L'un des autres objectifs du texte européen est de responsabiliser les plateformes pour qu'elles répondent aux objectifs de lutte contre la diffusion de contenu illicite. "Prenons l'exemple d’un contenu diffamant signalé à une plateforme. Si c’est la plateforme qui prend la décision de le retirer, on appelle cela de la dé-judiciarisation", met en garde Adrien Basdevant. La modération restera pourtant aux mains des Facebook et Twitter, qui sont des hébergeurs aux yeux du législateur européen. Ils seront en charge d'assurer le retrait ou non des contenus et de répondre aux plaintes des citoyens ou des demandes de modérateur spéciaux comme Unia, ex-Centre pour l'égalité des chances et la lutte contre le racisme en Belgique.

Si c'est le niveau européen qui semble le plus adéquat pour légiférer en la matière, il est important de ne pas pour autant oublier l'aspect local de la problématique. Pour Laurent Hublet, "il y a l'aspect supranational et européen, mais on parle très peu de l'aspect local qui est un grand enjeu. C'est comme les infractions au code de la route, qui sont gérées par le tribunal de police, c'est très local et il y a un rôle d'éducation et de proximité qui me semble extrêmement important à conserver, en sus d'une législation européenne."

Débat collectif, responsabilité individuelle

"Á mettre trop de responsabilités sur le dos des plateformes on a perdu de vue notre responsabilité individuelle."
Laurent Hublet
CEO de BeCentra

Quand on y réfléchit, on en demande peut-être trop aux plateformes numériques. Qui alimente les réseaux sociaux, qui les consulte, qui les nourrit de données? Nous, les utilisateurs. La notion de responsabilisation des individus refait donc de plus en plus surface, car "à mettre trop de responsabilités sur le dos des plateformes on a perdu de vue notre responsabilité individuelle" selon Laurent Hublet. Le CEO de BeCentral plaide pour une reprise en main de ces responsabilités individuelles. "Les propos sont tenus par des individus, que ce soit avec pseudo ou non. Il y a et aura toujours une responsabilité de ses propos. Il y a un réel danger à mettre trop de responsabilités sur les plateformes en déresponsabilisant l’individu." La responsabilisation, cela passe concrètement par l'éducation aux médias, à la pensée critique, par le réapprentissage des règles et conventions qui assurent que l'espace de débat public reste serein et sain pour tous.
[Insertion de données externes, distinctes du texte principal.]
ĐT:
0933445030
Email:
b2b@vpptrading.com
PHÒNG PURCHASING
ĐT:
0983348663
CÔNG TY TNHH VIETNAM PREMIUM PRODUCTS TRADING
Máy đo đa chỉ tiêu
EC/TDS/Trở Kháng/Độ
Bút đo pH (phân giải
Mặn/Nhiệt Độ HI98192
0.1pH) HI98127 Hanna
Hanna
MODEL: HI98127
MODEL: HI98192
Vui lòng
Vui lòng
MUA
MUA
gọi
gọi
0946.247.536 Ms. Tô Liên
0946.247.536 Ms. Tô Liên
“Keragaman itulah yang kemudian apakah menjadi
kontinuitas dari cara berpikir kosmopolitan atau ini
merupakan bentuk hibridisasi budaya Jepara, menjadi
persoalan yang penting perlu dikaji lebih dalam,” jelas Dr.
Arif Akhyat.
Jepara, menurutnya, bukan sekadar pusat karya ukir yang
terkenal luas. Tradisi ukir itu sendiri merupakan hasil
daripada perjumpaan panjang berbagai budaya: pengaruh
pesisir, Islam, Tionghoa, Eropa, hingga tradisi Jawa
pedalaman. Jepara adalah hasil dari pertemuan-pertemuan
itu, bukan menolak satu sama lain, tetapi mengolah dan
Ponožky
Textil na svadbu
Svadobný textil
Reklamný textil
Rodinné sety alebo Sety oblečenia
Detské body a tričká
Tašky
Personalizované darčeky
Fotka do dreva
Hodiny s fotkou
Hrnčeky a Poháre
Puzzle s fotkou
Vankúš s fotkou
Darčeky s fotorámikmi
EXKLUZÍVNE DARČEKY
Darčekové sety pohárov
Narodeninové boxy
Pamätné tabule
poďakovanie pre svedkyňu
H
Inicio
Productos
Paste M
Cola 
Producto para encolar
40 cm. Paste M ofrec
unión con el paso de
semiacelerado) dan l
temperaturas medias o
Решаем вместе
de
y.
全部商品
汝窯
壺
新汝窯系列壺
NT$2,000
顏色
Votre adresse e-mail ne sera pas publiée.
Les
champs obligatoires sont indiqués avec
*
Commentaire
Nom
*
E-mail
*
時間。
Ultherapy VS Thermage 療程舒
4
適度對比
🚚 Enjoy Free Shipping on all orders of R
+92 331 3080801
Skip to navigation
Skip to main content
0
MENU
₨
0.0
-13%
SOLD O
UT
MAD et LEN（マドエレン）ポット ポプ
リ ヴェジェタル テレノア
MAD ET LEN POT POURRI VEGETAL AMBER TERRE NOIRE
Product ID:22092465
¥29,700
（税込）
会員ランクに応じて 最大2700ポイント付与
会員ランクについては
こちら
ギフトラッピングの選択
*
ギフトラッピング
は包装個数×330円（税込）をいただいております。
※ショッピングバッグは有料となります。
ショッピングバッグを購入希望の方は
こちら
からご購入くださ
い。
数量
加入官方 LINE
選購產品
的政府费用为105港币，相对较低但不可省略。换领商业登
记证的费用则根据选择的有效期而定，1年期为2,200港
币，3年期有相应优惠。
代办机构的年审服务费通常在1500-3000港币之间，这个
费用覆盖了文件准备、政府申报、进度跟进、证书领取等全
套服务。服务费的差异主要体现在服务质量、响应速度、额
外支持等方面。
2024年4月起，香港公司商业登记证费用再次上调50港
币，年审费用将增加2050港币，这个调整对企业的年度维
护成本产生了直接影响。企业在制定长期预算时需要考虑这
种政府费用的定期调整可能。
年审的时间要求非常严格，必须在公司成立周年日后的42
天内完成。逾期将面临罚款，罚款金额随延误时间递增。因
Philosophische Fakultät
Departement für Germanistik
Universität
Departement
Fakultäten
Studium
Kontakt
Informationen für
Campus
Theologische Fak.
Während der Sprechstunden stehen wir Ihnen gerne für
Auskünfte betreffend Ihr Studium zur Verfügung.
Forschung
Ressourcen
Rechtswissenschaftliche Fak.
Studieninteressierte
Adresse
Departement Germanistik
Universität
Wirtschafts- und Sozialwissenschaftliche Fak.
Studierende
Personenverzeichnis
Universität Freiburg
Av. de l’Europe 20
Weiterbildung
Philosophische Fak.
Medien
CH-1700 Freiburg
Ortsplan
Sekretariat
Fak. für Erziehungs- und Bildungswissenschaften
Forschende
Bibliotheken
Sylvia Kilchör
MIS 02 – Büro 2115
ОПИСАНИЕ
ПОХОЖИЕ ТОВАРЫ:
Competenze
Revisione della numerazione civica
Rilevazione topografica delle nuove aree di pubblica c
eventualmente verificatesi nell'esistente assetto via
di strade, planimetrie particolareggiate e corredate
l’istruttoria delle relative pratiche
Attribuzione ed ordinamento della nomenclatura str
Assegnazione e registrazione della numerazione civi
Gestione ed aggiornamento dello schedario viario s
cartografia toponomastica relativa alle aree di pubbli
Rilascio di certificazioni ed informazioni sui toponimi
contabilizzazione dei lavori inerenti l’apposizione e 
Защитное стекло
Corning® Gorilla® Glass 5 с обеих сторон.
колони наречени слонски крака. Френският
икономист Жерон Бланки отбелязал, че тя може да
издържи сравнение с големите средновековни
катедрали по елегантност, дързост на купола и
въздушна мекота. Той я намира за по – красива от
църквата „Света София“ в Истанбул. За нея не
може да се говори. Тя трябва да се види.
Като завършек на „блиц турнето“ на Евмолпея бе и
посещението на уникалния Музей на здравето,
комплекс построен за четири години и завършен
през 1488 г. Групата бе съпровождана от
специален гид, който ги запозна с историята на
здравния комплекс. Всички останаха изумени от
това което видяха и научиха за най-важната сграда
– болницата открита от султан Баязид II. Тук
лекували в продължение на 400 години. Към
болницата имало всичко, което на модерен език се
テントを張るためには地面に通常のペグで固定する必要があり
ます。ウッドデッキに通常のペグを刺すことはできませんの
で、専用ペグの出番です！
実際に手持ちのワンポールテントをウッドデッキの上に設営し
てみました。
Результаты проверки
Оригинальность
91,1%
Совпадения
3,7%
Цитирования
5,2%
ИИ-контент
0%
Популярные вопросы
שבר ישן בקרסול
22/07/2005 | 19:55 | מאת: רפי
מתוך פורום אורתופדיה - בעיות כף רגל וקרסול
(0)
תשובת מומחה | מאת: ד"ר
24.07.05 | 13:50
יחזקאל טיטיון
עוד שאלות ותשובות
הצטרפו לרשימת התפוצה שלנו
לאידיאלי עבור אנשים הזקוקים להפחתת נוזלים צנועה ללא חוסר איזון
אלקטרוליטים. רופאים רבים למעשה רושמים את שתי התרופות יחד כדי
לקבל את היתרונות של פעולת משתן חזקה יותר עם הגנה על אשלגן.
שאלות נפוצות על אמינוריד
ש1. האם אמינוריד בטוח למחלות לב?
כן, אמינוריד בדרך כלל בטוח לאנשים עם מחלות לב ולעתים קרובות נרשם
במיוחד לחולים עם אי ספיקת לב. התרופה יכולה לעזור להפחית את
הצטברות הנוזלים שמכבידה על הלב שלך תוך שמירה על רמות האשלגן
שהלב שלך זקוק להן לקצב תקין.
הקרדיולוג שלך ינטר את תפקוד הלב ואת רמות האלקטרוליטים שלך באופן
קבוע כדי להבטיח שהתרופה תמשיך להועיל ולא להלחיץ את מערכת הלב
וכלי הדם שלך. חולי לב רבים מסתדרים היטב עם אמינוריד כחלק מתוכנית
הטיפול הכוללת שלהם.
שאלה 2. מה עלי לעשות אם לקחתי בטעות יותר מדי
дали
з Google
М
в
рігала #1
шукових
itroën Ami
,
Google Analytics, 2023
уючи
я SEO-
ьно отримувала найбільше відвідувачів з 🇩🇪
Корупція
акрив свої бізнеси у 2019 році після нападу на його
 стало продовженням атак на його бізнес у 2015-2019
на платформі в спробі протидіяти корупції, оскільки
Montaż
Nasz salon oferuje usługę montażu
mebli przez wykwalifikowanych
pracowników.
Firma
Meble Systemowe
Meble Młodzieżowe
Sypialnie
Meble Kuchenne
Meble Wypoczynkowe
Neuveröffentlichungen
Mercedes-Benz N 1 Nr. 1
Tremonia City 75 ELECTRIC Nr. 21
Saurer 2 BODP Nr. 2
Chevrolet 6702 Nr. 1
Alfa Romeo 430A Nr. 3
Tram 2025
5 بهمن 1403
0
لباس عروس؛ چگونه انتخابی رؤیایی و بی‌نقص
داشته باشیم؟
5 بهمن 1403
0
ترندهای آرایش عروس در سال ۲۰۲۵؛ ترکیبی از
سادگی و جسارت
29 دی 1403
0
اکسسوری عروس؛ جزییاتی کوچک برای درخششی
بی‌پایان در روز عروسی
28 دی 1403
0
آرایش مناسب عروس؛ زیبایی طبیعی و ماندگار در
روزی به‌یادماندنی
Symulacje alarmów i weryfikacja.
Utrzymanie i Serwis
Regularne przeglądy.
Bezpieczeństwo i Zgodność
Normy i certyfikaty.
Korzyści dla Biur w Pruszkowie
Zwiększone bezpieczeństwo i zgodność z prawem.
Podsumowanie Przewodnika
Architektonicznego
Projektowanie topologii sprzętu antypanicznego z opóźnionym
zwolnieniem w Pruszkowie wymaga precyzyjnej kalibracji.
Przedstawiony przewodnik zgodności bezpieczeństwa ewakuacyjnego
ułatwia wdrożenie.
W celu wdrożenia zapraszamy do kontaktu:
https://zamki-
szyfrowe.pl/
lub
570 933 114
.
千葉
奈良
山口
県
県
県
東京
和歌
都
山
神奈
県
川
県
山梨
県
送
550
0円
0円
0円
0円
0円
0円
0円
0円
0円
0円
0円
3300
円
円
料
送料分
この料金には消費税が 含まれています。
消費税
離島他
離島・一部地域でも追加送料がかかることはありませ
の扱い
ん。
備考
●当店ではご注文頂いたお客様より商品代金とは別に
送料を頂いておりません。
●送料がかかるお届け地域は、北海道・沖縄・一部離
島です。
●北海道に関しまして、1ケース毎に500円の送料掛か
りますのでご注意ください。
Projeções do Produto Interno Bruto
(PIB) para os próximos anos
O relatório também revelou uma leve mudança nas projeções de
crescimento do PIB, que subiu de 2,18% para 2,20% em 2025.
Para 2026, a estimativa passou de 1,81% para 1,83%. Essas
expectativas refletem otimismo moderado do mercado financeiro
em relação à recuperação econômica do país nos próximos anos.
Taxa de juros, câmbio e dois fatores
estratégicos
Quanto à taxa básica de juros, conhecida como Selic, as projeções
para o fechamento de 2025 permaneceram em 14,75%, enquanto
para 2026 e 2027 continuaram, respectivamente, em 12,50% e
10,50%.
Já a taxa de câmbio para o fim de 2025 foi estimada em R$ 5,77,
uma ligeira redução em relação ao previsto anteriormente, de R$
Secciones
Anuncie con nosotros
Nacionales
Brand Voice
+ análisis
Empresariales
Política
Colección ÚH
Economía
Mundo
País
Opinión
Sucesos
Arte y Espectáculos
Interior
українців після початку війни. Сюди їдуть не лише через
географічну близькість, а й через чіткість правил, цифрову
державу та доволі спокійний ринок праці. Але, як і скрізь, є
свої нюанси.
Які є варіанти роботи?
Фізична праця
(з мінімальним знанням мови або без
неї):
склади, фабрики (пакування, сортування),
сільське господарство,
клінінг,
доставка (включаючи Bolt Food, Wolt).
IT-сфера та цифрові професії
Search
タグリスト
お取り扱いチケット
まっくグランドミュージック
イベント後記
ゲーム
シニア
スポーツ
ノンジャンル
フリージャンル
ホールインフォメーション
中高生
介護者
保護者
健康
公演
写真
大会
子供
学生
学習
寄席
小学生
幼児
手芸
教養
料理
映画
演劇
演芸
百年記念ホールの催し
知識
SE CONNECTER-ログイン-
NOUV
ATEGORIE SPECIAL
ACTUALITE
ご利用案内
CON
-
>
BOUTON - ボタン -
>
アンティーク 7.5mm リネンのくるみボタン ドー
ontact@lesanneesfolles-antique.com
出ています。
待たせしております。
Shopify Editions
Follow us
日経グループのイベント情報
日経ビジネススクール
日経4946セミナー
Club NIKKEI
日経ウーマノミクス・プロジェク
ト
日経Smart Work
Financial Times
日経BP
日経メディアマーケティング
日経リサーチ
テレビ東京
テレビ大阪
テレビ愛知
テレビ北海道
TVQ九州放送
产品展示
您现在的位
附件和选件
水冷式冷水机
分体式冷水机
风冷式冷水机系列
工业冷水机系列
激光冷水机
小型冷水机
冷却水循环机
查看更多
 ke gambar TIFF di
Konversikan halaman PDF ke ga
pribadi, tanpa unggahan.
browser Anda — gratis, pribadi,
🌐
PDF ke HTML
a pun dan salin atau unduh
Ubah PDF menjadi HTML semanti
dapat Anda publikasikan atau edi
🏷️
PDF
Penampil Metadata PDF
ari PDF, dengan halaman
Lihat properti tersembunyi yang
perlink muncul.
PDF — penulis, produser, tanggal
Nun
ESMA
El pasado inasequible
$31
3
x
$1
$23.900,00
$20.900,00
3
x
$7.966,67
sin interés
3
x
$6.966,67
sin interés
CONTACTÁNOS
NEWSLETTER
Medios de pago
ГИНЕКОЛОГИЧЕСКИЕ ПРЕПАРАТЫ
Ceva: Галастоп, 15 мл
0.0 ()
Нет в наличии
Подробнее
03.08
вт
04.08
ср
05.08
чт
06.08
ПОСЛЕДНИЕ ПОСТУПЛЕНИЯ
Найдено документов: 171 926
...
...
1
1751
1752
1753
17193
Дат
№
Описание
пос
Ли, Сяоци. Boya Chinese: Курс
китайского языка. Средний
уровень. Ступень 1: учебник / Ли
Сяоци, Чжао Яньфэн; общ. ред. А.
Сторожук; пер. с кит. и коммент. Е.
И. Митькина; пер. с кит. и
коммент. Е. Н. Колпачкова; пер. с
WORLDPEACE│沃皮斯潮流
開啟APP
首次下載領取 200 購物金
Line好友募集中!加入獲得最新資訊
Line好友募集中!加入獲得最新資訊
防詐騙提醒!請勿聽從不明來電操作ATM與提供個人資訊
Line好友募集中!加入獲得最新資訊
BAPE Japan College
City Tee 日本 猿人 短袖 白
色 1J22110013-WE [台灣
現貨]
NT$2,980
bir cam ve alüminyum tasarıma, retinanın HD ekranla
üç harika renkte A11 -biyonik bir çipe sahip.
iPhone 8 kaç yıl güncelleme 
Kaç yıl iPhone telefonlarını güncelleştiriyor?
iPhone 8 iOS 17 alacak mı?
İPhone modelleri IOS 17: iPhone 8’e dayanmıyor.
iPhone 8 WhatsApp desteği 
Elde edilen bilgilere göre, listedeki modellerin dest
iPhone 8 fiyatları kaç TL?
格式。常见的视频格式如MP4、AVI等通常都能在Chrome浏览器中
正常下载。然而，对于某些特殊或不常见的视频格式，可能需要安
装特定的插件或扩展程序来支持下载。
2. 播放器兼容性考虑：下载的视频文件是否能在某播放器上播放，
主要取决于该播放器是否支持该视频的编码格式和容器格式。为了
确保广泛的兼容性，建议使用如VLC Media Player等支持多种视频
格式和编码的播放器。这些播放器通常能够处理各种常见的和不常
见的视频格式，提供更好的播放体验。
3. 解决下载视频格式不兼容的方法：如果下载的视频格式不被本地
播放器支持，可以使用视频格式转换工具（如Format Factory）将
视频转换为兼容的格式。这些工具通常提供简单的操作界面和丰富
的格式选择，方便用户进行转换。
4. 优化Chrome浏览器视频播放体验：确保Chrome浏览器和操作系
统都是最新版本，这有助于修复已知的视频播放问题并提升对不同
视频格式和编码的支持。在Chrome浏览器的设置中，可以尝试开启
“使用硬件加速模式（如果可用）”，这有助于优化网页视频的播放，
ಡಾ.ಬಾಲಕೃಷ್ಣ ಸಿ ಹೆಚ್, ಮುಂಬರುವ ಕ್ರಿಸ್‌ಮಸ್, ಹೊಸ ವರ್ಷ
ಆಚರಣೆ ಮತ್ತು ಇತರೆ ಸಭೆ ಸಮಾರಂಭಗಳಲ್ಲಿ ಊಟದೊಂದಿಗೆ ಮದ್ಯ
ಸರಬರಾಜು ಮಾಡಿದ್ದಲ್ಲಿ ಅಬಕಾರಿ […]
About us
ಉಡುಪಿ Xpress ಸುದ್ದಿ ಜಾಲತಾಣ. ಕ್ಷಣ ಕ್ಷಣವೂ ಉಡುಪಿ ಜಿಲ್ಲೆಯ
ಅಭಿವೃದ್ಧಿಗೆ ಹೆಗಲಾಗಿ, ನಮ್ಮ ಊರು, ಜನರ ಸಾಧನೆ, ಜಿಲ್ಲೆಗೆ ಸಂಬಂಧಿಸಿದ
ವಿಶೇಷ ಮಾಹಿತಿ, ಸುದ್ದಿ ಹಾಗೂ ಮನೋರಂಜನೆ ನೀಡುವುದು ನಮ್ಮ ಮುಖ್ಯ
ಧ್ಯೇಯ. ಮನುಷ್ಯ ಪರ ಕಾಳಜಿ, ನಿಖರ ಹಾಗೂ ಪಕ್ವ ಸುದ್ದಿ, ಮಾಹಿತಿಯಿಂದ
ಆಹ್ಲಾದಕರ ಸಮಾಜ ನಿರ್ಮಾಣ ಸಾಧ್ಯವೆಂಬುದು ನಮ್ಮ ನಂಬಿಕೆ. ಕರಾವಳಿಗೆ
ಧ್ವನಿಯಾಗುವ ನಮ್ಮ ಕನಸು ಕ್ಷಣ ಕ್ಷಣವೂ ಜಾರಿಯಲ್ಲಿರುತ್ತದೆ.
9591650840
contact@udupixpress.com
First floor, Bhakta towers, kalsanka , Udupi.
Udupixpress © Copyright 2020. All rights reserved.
Le débat étant le fondement de nos sociétés démocratiques et les plateformes numériques l’espace où il se déroule aujourd’hui, il faut arriver à faire coexister les deux.

Il existe des règles de base conversationnelle et des théories sur l’éthique de la conversation qui, appliquées sur les plateformes numériques, donneraient un nouvel élan à la notion de "vivre ensemble" virtuel. Notamment théorisée par le philosophe allemand Jürgen Habermas, la théorie de l'éthique de la conversation a cherché à formuler les normes qui doivent permettre à un débat de se dérouler de manière satisfaisante. Ce qui est, entre autres, le but d'un réseau social et l'attente de beaucoup d'utilisateurs. Nous pourrions nous en inspirer pour réapprendre à interagir socialement en ligne, réapprendre à débattre.

Car le débat étant le fondement de nos sociétés démocratiques et les plateformes numériques l’espace où il se déroule aujourd'hui, il faut arriver à faire coexister les deux. Il ne faut pas voir les plateformes comme des espaces fermés et encadrés par des normes strictes, mais peut-être plutôt comme des espaces de débats publics qui évoluent sans cesse, à l’image de nos sociétés. Il y a évidemment une nécessité d’encadrer leur fonctionnement, pour que les règles fixées ne soient pas celles émises par les plateformes elles-mêmes, c’est certain.

Cependant, il ne faut jamais oublier que nous avons fait ce que sont aujourd’hui devenues ces plateformes, et nous avons la responsabilité en tant qu'individus de ce qui y apparaîtra demain.